Two days after the January 20 inauguration - before the Senate had confirmed the nomination of Attorney General Eric Holder - the DEA raided a medical marijuana dispensary in South Lake Tahoe, California, one of the states that has made such facilities legal. This, with full knowledge that as a presidential candidate Obama had pledged to discontinue such raids.
Yesterday, the DEA carried out multiple raids at medical marijuana clinics in the Los Angeles area. According to MSNBC:
A Los Angeles police spokesperson said the department, which is normally notified of such operations, got no advance warning from DEA.
In other words, the DEA was so worried that the LAPD might alert the White House of its plans beforehand and so it bypassed the normal procedure there.
This has of course led to a chorus of Chicken Little-ing from some corners of drug policy reform that Obama and/or Holder never intended to keep Obama's campaign promise to end the raids in states that permit medical marijuana clinics for patients with cancer, glaucoma, AIDS and other ailments treated by the plant.

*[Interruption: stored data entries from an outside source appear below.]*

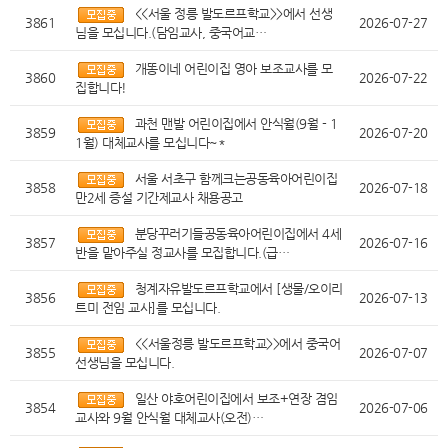
<<서울 정릉 발도르프학교>>에서 선생
3861
2026-07-27
님을 모십니다.(담임교사, 중국어교…
개똥이네 어린이집 영아 보조교사를 모
3860
2026-07-22
집합니다!
과천 맨발 어린이집에서 안식월(9월 - 1
3859
2026-07-20
1월) 대체교사를 모십니다~*
서울 서초구 함께크는공동육아어린이집
3858
2026-07-18
만2세 증설 기간제교사 채용공고
분당꾸러기들공동육아어린이집에서 4세
3857
2026-07-16
반을 맡아주실 정교사를 모집합니다.(급…
청계자유발도르프학교에서 [생물/오이리
3856
2026-07-13
트미 전임 교사]를 모십니다.
<<서울정릉 발도르프학교>>에서 중국어
3855
2026-07-07
선생님을 모십니다.
일산 야호어린이집에서 보조+연장 겸임
3854
2026-07-06
교사와 9월 안식월 대체교사(오전)…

Today, the White House made it clear to the Reuters news agency that the DEA is acting without its blessing:
White House spokesman Nick Shapiro on Wednesday reiterated Obama's stance that "federal resources should not be used to circumvent state laws."
"And as he continues to appoint senior leadership to fill out the ranks of the federal government, he expects them to review their policies with that in mind," Shapiro said.
So, everybody chill. Rome wasn't destroyed in a day. Although there are some economic libertarians, Ron Paul enthusiasts, and beautiful losers in parts of the drug policy reform milieu that apparently would rather see the Obama administration break its promises - so as to be able to crow that nothing ever changes and to be able to continue their own daily poutrage - the vast majority of us absolutely want the raids to end and understand it will take not a lot, but yes a little bit, of time to clear the bureaucracy of insubordinates and steer the ship of Justice back on track.
Meanwhile, if patience is that hard, there's probably a medicine somewhere that can help.